__Work request__
From the entries, return every line where the string "when" shows up.

Transcribed page contents:

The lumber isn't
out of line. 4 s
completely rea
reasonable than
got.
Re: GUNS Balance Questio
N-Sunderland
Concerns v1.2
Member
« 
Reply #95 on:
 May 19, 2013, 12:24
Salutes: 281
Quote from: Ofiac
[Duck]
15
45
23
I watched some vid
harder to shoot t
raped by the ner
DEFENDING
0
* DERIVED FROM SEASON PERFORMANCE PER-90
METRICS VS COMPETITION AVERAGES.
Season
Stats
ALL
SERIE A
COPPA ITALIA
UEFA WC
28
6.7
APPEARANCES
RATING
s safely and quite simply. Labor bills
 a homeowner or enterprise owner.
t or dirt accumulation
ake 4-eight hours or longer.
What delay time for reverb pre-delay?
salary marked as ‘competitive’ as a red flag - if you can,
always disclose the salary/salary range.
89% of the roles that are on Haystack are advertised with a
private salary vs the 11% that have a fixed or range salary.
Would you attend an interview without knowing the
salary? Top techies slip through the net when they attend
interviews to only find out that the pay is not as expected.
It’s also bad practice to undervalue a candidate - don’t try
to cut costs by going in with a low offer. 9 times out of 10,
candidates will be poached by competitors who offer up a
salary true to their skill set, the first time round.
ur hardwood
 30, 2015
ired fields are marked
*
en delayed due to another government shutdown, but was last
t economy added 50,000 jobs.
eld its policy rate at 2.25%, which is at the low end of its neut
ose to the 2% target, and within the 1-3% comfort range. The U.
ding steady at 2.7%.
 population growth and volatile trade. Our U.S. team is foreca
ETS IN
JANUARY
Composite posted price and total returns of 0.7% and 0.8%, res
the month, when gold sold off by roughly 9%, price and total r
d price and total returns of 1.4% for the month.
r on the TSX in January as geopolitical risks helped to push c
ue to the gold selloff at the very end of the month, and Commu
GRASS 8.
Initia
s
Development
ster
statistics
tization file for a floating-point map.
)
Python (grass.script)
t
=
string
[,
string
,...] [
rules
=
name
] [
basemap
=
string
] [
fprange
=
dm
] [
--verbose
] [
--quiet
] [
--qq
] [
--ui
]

__Solution to this exercise__
salary? Top techies slip through the net when they attend
the month, when gold sold off by roughly 9%, price and total r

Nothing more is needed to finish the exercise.